#### STORED DATA
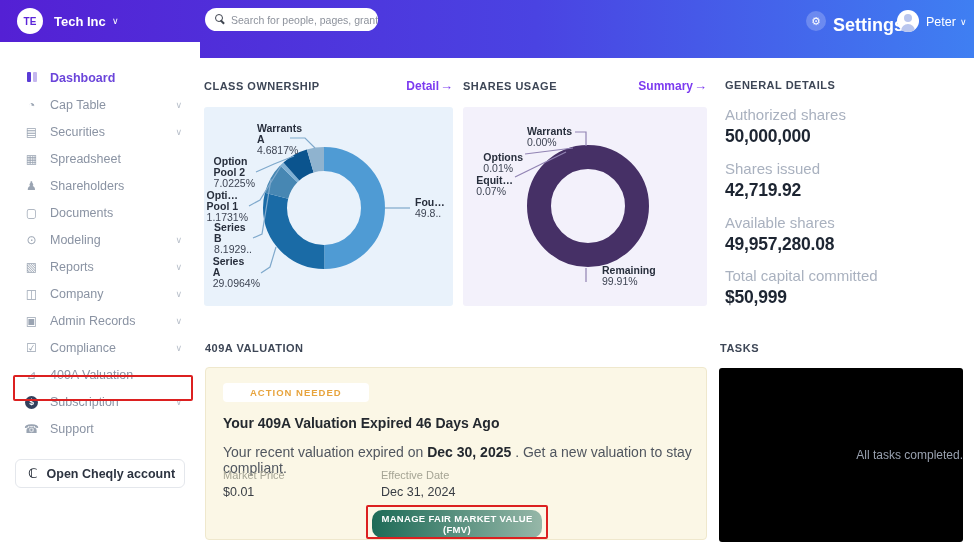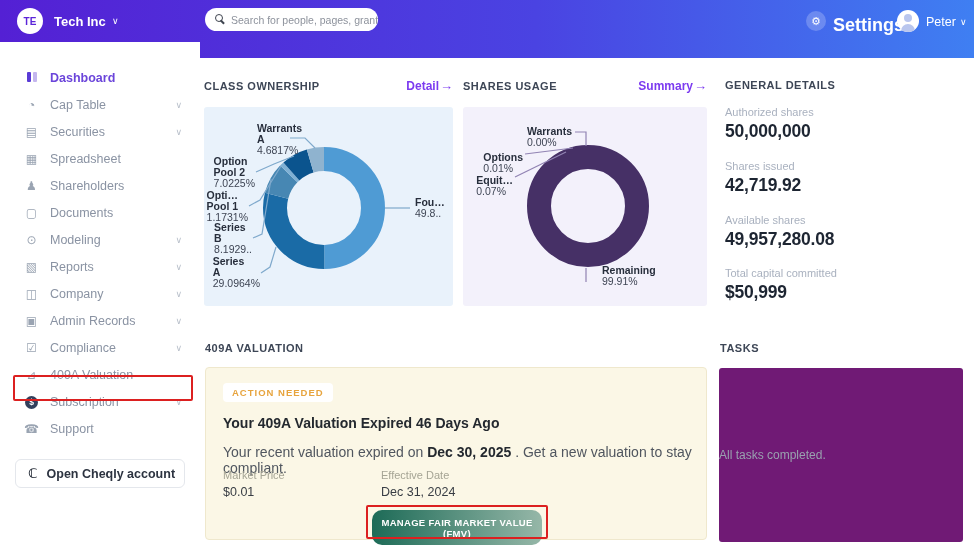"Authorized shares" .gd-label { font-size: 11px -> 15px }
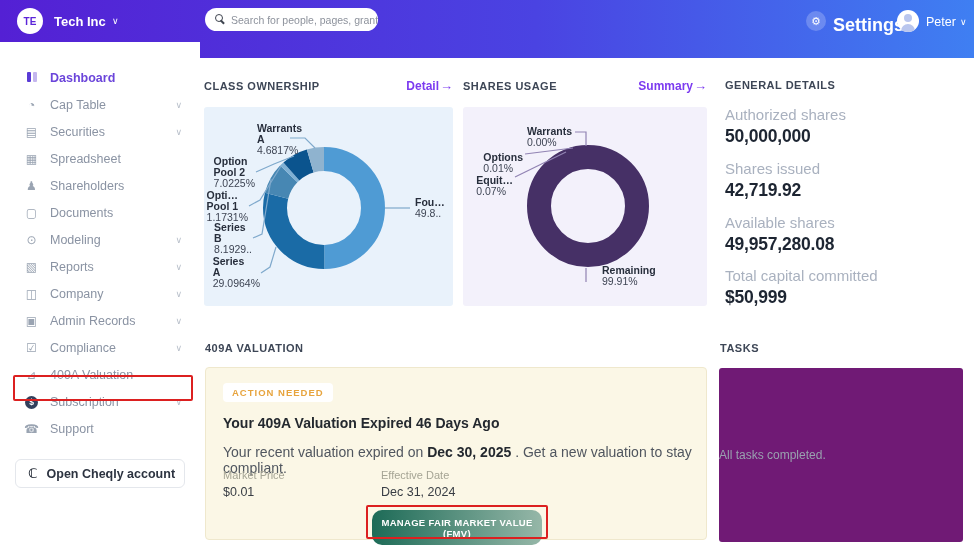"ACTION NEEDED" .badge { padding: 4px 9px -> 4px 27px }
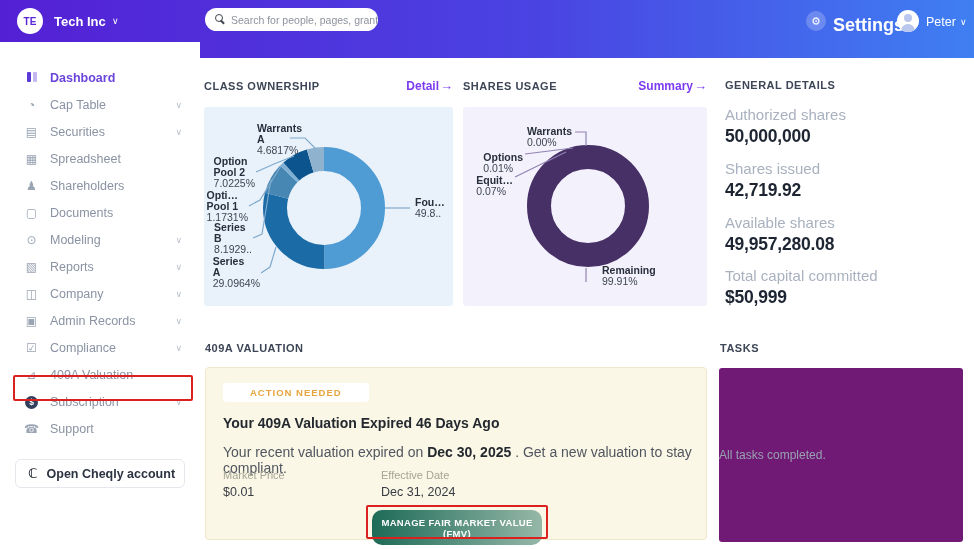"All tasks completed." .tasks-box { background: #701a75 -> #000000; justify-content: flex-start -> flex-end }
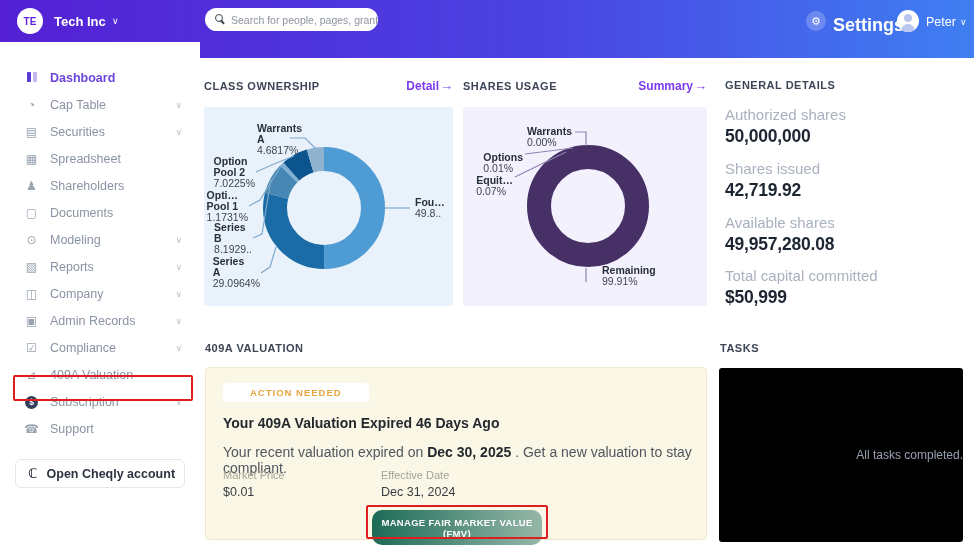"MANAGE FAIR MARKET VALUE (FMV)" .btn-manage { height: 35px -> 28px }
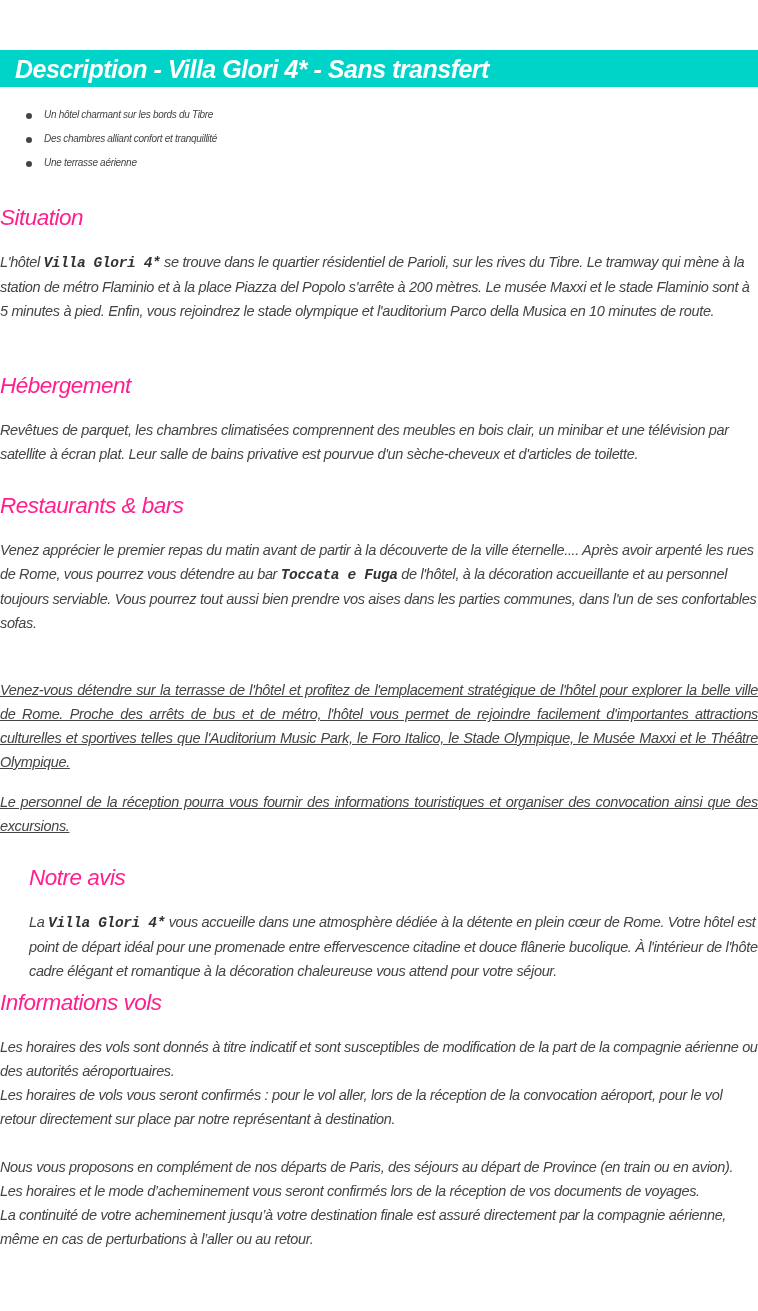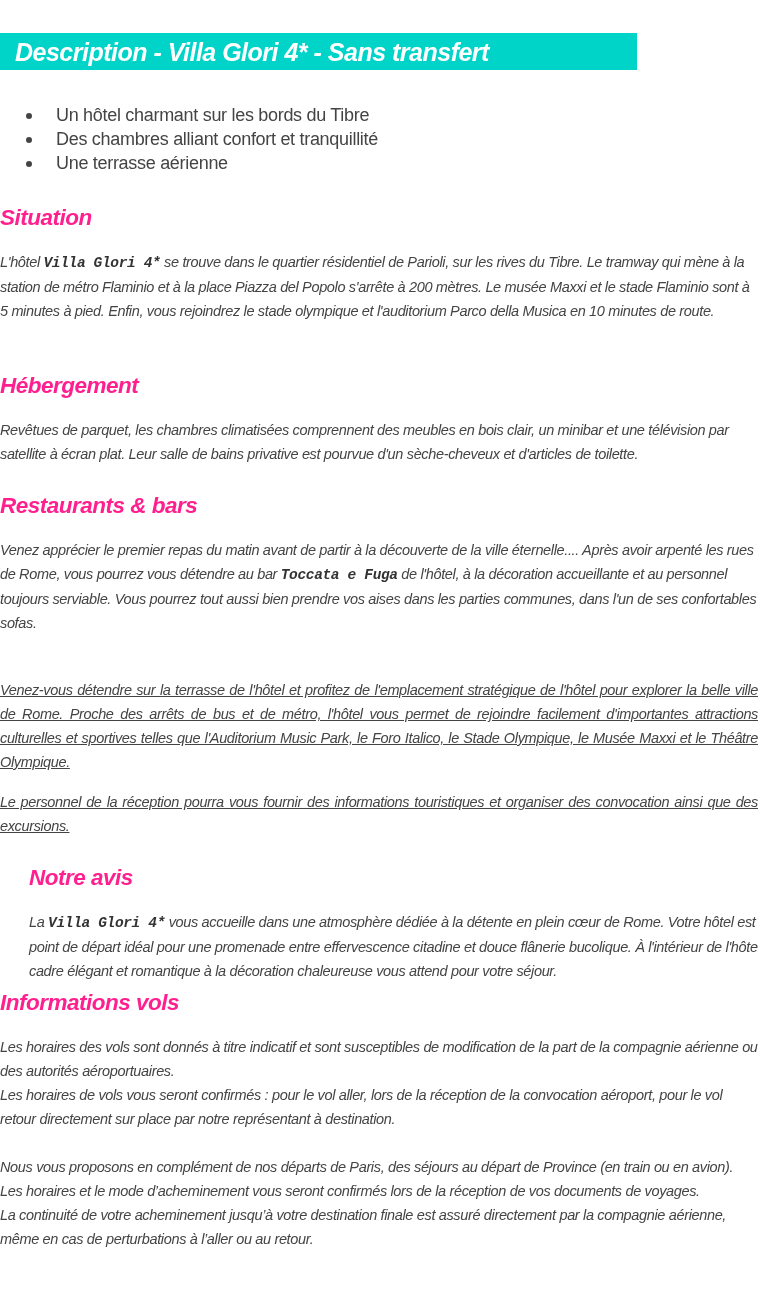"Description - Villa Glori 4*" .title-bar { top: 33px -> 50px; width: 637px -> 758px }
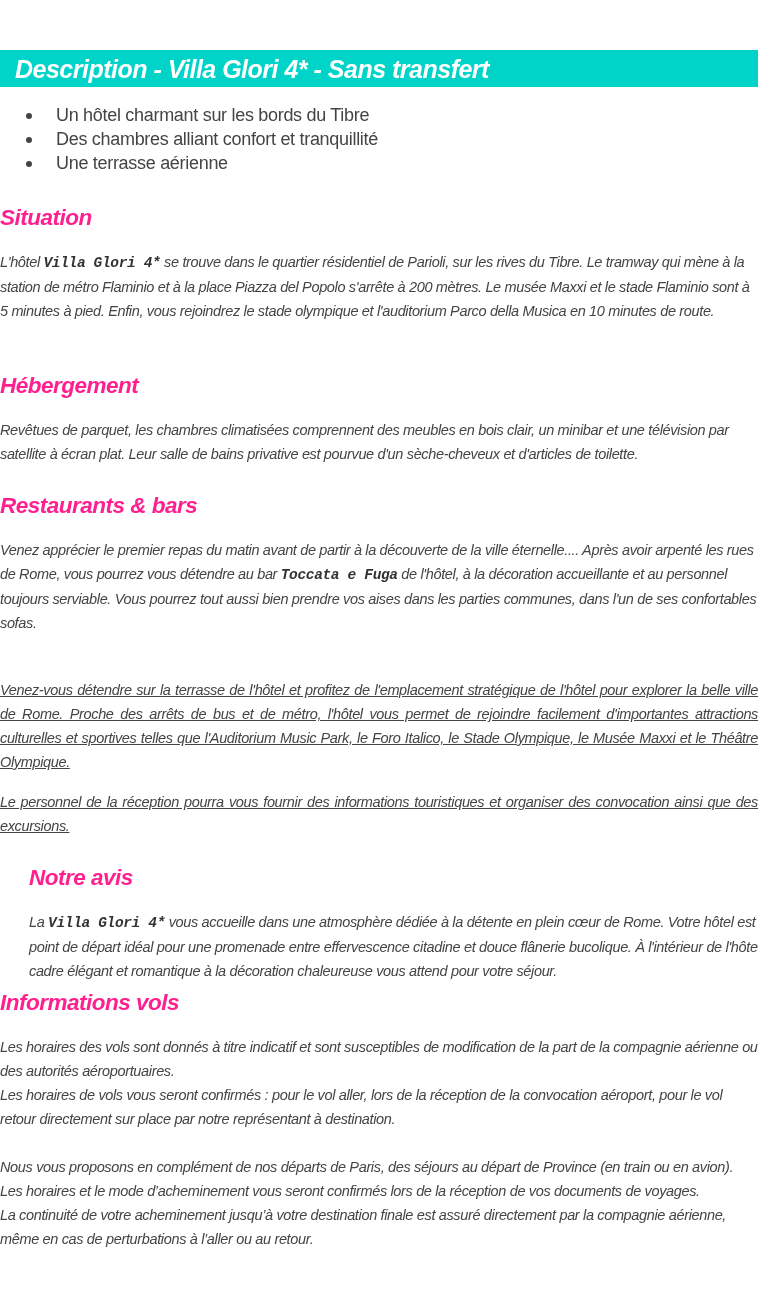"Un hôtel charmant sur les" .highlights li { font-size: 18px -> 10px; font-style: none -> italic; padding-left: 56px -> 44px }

#### YOUR ASSIGNMENT
The range to print runs from the line with "- Villa Glori" through the last line of the entries, both included; keep it exact and skip the pictures.

#### EXPECTED ANSWER
"Description - Villa Glori 4*" .title-bar { top: 33px -> 50px; width: 637px -> 758px }
"Un hôtel charmant sur les" .highlights li { font-size: 18px -> 10px; font-style: none -> italic; padding-left: 56px -> 44px }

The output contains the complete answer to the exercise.